You can define various processes of comparison, using different operators to the original data to obtain meaningful data for the comparison, and is also defined exactly what they want to compare. The interface for these actions is very intuitive and visual, at one point defines everything. The paste is that the comparison operators are quite simple. Although there are comparison operators such as phonics, are lacking in less fuzzy logic functions for comparing similar words, or work for a percentage of similarity and field record. The final results are not identical or that everything that has been defined. The only thing you can do is a priority and assign a color to distinguish it visually after each comparison process. It also cast under specific addresses or other data 'standard', although there is an operator that performs a validation of the address with Google Maps. I have not managed to get me to work, but it is something to explore with more calm. You can also define translation dictionaries of words, something very useful when comparing names or addresses, for example.

Datacleansing MatchMaker

 

2. Implementation of the comparison

Nothing to stress, with few records works well, should be tested with large tables and assess performance.

3. Validation of the match

This part is also very good. The tool shows in a very visual matches found, with a defined process for each color, and can see the differences between records, and discarding matches, decide which is the master record (which is to retain data after the light) and what is going to merge and how. Defaults are chosen master data record, unless the field is null, and can also concatenate the data, or take the maximum, minimum or the sum of all. If you want you can choose to let the tool automatically record is as a teacher, and to merge all the records in which coincidence has been found. The tool is very good to work with a limited number of records that can be reviewed by a person before the merger, but it lacks a bit of 'intelligence' to deal with large numbers of records, and mergers without requiring manual intervention. It should also be able to choose the master data at the field level and not at the level of registration, and the best data from each field to create the best teacher registration.

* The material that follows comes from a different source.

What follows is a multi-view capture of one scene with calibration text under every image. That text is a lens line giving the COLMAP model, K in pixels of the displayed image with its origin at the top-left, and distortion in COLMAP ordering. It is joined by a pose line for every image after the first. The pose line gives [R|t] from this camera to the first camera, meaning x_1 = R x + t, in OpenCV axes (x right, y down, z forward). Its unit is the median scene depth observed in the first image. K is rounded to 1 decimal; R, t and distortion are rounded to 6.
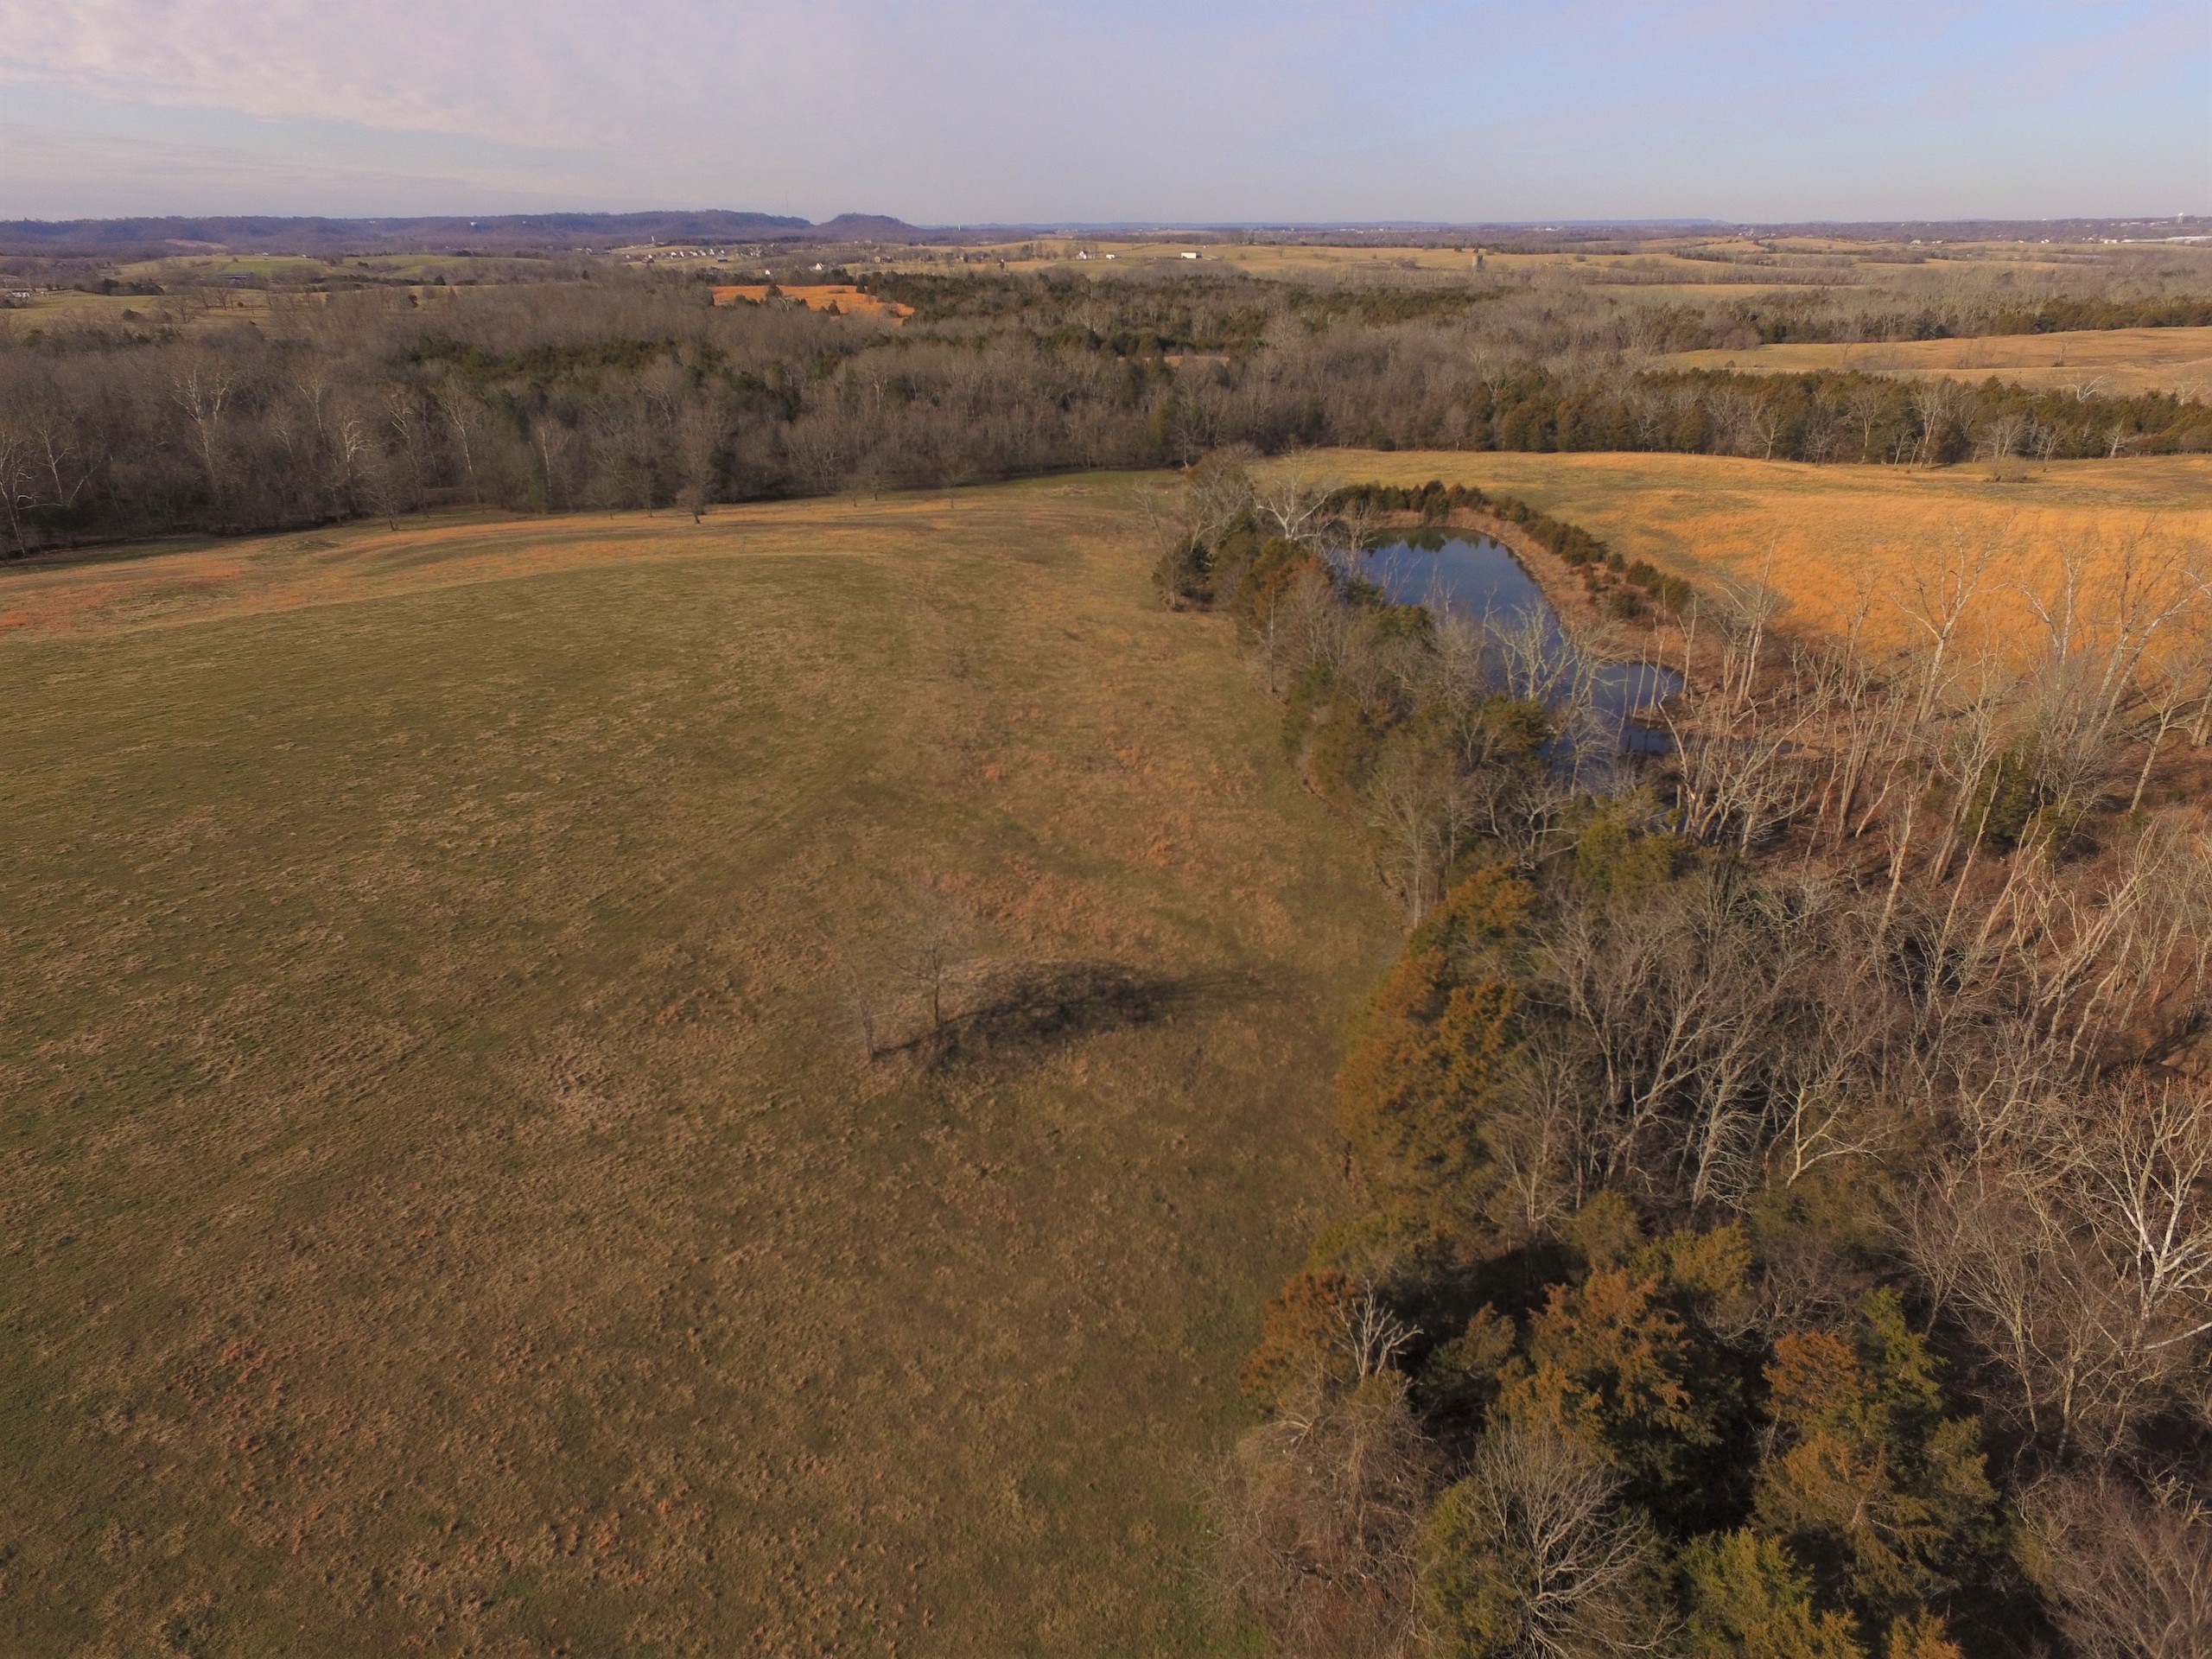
lens RADIAL K [[1306.8, 0, 1073.9], [0, 1306.8, 820.0], [0, 0, 1]] dist [-0.021572, 0.023823]
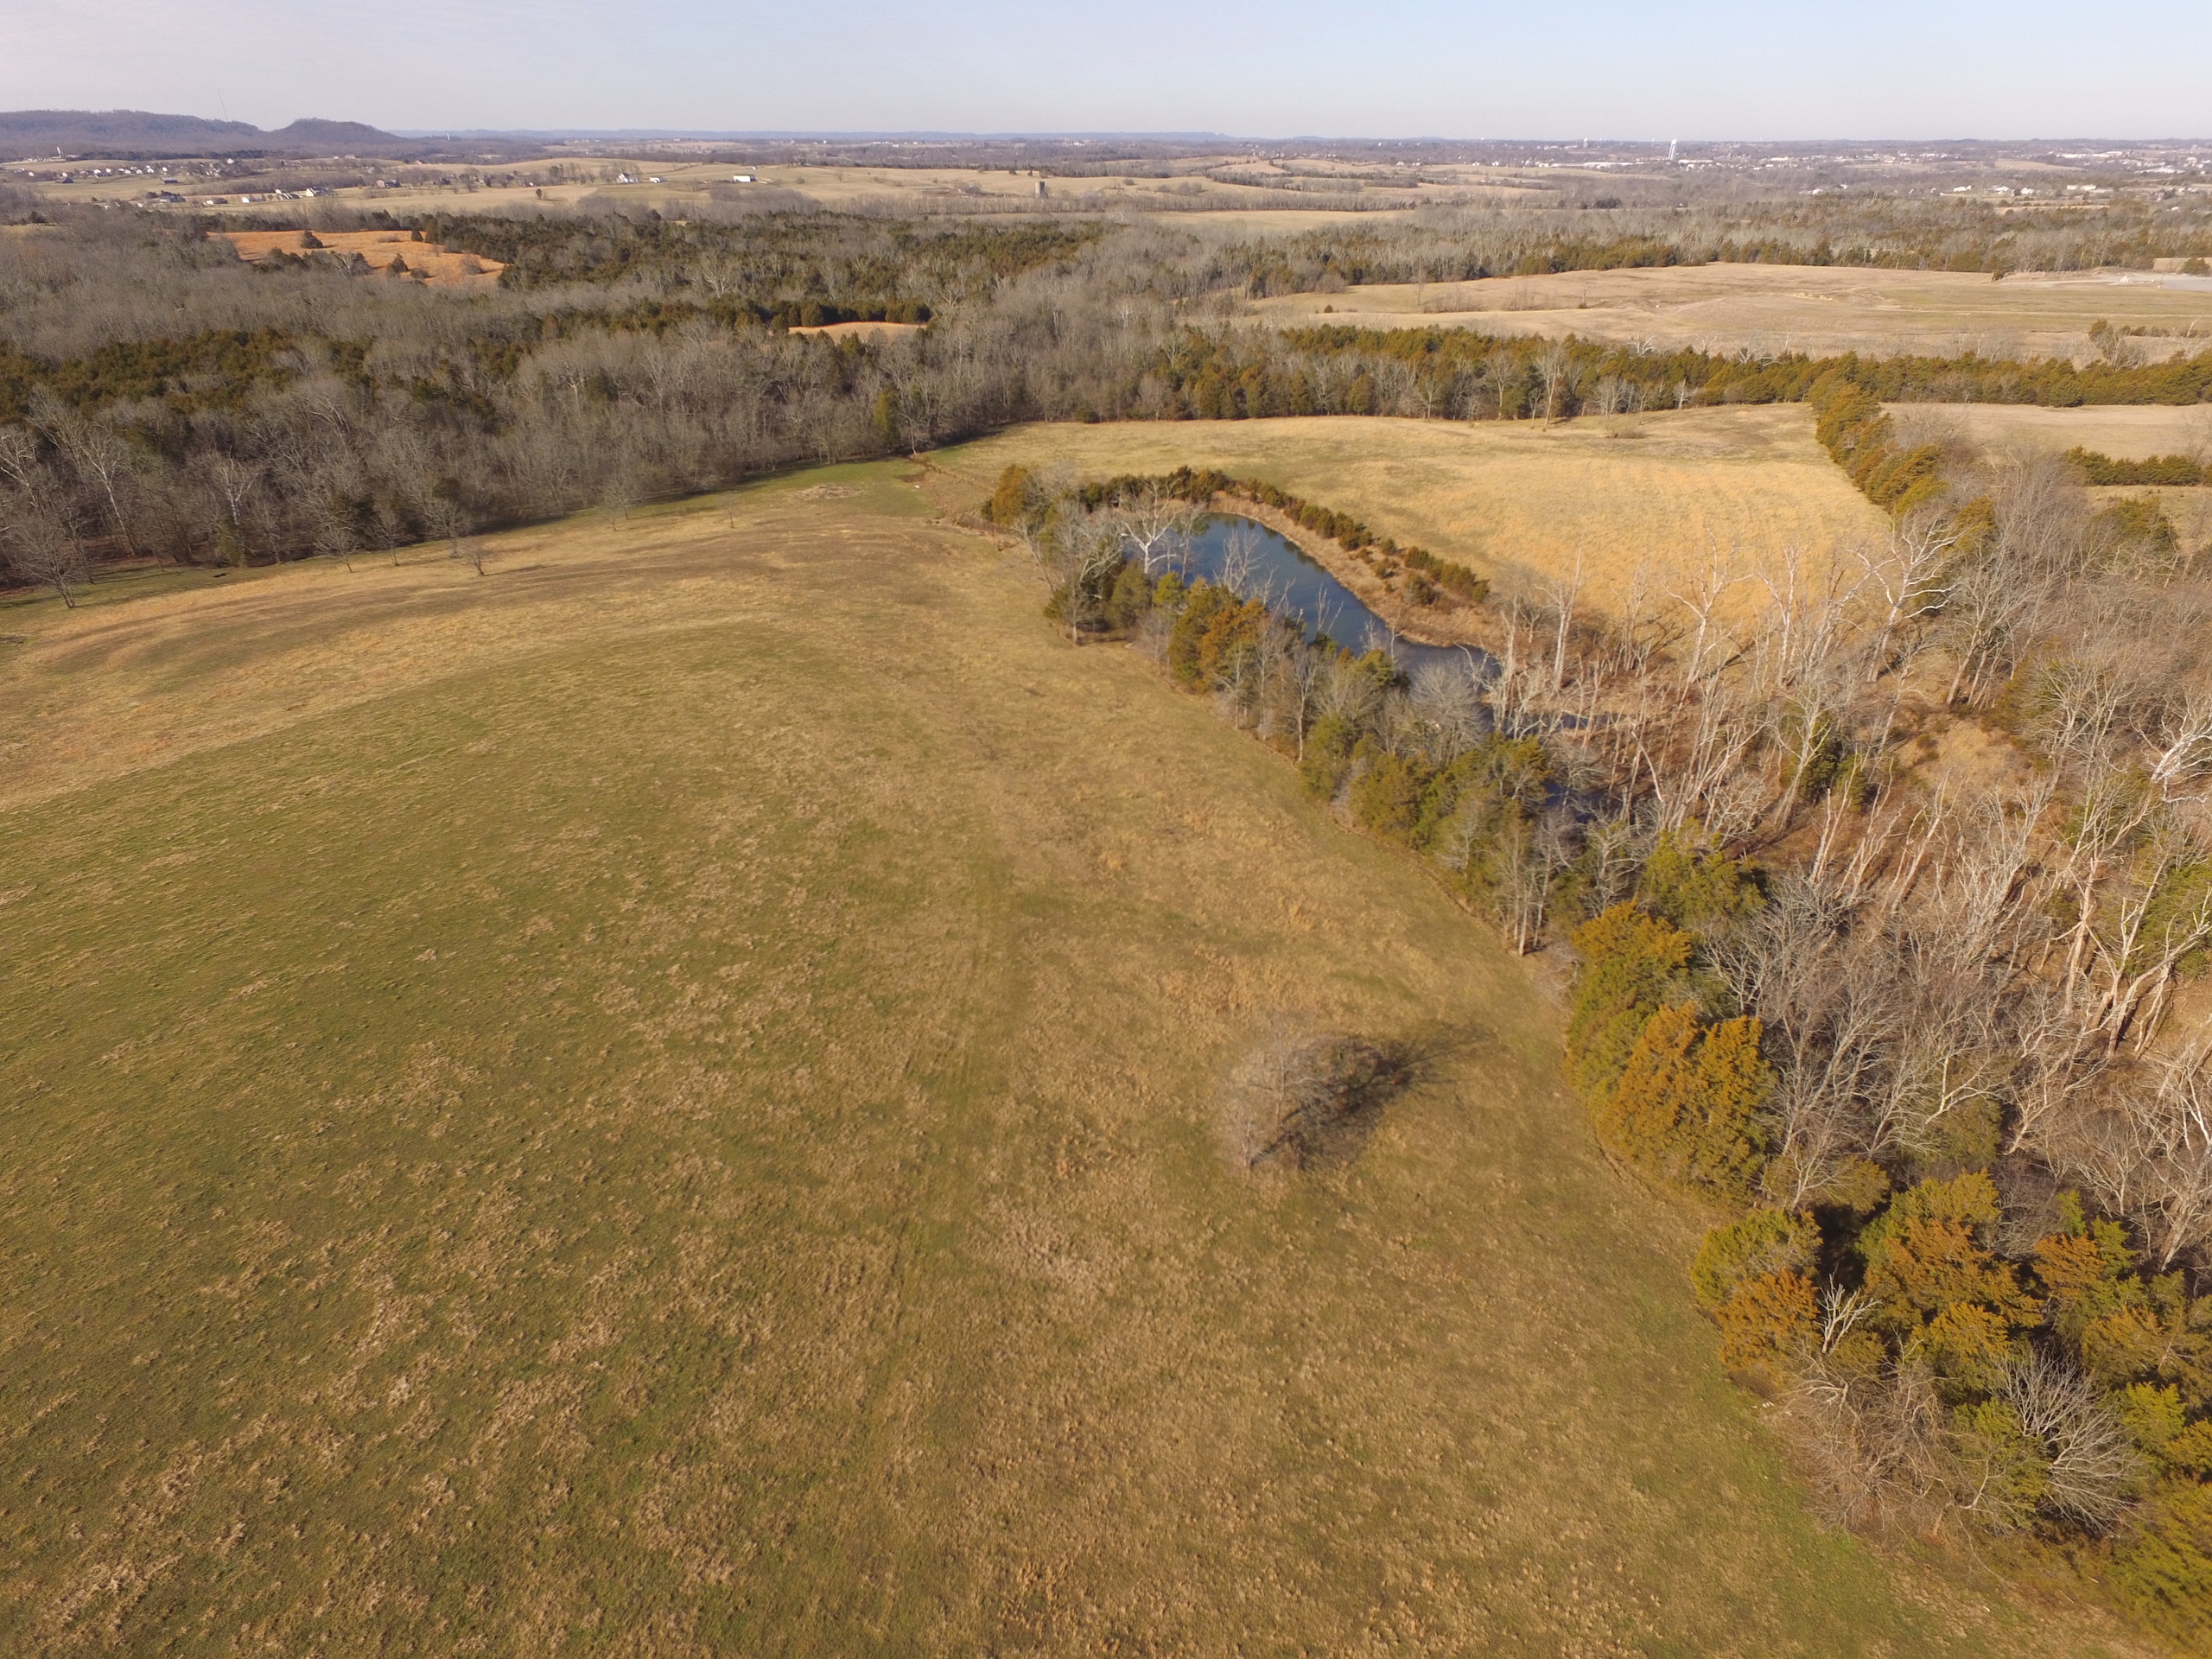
lens RADIAL K [[1302.5, 0, 1104.7], [0, 1302.5, 826.1], [0, 0, 1]] dist [-0.014616, 0.013526]
pose [[0.944041, -0.144183, 0.296645, -0.118964], [0.126897, 0.988936, 0.076830, -0.046297], [-0.304440, -0.034888, 0.951892, -0.011743]]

Merge validacion MatchMaker

 

4. Process of merging records

Working properly, makes and keeps a log identifiers which merges into a table of results. Just be careful because it works directly on the source table, and deletes the records that were marked as duplicates.

Conclusions

Ultimately, it is a very useful tool for cleaning processes, especially if the amount of data to review is not very large. Without major complications can make the whole process and greatly facilitates the comparison between candidates and the election of the records that are as teachers. It has several aspects to improve, but it sure is not going to be in this version, especially knowing that it is now open source.